- [Given records]
:::::
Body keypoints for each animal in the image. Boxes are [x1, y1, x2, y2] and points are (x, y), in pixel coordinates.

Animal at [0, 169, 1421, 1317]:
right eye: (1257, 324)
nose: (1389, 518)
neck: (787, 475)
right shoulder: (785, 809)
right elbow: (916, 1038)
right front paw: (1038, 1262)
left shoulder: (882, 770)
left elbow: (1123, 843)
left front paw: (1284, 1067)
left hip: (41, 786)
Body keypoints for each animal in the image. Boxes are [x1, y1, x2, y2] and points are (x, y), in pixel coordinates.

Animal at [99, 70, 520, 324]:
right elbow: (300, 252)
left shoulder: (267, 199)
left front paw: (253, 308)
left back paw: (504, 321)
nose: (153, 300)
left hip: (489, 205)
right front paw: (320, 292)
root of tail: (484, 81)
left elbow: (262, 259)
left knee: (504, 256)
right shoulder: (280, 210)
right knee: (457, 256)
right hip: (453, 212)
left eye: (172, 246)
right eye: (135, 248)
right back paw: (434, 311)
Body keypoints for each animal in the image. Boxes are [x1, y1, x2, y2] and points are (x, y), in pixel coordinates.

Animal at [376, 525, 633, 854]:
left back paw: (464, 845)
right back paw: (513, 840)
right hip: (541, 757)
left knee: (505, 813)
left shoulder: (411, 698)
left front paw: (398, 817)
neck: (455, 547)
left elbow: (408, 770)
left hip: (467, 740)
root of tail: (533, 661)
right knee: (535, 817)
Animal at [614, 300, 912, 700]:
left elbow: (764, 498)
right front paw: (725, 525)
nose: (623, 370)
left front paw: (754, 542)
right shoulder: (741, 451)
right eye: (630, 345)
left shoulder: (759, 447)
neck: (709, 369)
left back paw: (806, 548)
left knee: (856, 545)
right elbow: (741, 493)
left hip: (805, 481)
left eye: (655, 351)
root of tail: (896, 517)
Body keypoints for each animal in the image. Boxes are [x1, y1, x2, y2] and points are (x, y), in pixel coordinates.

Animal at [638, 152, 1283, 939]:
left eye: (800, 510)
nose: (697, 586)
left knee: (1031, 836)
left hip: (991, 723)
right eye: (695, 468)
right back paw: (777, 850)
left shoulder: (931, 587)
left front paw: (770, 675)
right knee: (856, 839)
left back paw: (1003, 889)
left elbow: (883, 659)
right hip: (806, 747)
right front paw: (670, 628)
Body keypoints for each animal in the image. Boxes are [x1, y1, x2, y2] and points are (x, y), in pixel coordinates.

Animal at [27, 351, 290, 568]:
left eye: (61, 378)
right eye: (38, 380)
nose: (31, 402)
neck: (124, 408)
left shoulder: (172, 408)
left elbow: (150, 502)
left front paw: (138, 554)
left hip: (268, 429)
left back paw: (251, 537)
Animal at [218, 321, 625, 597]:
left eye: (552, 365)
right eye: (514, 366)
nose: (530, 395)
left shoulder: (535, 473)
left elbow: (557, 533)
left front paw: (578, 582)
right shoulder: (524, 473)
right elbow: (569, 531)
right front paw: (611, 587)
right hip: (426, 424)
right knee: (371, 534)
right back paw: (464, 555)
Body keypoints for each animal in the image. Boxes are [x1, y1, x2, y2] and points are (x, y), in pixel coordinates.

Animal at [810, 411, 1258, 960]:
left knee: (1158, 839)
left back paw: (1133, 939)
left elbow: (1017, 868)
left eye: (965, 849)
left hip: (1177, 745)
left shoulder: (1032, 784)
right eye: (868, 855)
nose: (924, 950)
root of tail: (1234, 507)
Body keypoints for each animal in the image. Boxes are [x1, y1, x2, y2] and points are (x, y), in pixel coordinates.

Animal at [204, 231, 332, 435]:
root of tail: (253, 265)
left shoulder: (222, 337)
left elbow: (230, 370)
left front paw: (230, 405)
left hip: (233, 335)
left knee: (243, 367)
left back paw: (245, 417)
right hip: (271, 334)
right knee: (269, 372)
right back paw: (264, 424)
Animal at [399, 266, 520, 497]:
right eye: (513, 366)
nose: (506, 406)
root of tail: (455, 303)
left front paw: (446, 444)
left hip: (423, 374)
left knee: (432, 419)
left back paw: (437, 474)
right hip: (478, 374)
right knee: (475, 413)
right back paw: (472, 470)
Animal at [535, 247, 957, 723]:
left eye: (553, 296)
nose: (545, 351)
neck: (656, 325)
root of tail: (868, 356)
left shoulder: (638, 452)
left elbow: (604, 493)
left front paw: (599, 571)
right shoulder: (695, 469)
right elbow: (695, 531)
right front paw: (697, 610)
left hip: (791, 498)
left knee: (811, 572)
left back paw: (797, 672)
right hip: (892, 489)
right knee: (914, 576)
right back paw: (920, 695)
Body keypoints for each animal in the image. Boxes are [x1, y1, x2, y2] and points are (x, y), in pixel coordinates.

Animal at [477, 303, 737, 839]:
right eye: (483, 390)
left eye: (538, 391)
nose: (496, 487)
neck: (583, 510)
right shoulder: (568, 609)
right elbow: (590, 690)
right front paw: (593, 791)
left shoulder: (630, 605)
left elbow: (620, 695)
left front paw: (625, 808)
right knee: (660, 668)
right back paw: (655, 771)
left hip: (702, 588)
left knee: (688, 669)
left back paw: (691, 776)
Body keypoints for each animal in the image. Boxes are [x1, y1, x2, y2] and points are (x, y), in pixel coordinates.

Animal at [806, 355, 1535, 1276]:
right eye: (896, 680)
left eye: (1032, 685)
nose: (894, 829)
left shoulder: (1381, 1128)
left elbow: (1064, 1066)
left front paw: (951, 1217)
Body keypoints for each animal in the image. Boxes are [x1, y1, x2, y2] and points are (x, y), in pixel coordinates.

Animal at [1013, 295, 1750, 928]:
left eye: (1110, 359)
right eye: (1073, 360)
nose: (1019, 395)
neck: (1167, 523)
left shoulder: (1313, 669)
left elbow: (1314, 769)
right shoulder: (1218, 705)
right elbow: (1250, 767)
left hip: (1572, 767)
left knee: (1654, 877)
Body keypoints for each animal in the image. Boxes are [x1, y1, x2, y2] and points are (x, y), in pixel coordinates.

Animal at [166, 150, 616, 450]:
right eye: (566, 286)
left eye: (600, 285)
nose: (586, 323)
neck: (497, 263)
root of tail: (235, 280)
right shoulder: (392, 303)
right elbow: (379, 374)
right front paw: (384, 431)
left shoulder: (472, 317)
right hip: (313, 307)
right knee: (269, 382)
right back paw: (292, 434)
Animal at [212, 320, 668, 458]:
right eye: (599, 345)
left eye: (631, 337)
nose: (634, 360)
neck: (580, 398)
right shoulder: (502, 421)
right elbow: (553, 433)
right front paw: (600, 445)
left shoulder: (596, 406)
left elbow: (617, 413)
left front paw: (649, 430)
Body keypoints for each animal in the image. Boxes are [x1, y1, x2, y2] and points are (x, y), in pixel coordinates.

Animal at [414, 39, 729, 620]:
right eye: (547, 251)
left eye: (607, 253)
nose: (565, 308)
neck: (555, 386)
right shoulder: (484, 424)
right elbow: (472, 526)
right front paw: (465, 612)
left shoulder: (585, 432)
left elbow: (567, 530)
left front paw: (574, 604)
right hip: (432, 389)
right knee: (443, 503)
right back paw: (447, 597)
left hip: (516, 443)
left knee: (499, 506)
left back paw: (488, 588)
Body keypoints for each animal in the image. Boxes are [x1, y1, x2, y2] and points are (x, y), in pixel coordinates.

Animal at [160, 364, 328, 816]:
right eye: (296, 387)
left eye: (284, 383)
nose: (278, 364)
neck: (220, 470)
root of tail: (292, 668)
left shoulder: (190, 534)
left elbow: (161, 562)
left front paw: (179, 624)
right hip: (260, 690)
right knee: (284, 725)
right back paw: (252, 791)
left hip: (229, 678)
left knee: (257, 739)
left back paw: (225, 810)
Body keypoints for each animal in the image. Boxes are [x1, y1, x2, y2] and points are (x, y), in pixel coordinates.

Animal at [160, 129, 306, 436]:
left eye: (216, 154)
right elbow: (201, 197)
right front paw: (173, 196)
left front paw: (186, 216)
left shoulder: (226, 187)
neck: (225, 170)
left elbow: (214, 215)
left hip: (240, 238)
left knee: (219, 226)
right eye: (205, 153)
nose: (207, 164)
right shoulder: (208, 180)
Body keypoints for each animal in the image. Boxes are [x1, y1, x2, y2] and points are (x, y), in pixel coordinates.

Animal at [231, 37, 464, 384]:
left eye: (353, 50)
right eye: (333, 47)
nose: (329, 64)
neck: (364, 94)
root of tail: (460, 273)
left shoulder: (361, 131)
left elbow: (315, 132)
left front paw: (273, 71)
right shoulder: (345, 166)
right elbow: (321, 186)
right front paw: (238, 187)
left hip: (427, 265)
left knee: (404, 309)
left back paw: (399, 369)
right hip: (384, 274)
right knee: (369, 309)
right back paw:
:::::
- [Description of the task]
Which lines above run from the one containing "left knee: (505, 813)" to the one containing "left elbow: (883, 659)"? Give them again exactly, both ends included.

- [Solution for this problem]
left knee: (505, 813)
left shoulder: (411, 698)
left front paw: (398, 817)
neck: (455, 547)
left elbow: (408, 770)
left hip: (467, 740)
root of tail: (533, 661)
right knee: (535, 817)
Animal at [614, 300, 912, 700]:
left elbow: (764, 498)
right front paw: (725, 525)
nose: (623, 370)
left front paw: (754, 542)
right shoulder: (741, 451)
right eye: (630, 345)
left shoulder: (759, 447)
neck: (709, 369)
left back paw: (806, 548)
left knee: (856, 545)
right elbow: (741, 493)
left hip: (805, 481)
left eye: (655, 351)
root of tail: (896, 517)
Body keypoints for each animal in the image. Boxes are [x1, y1, x2, y2] and points are (x, y), in pixel coordinates.

Animal at [638, 152, 1283, 939]:
left eye: (800, 510)
nose: (697, 586)
left knee: (1031, 836)
left hip: (991, 723)
right eye: (695, 468)
right back paw: (777, 850)
left shoulder: (931, 587)
left front paw: (770, 675)
right knee: (856, 839)
left back paw: (1003, 889)
left elbow: (883, 659)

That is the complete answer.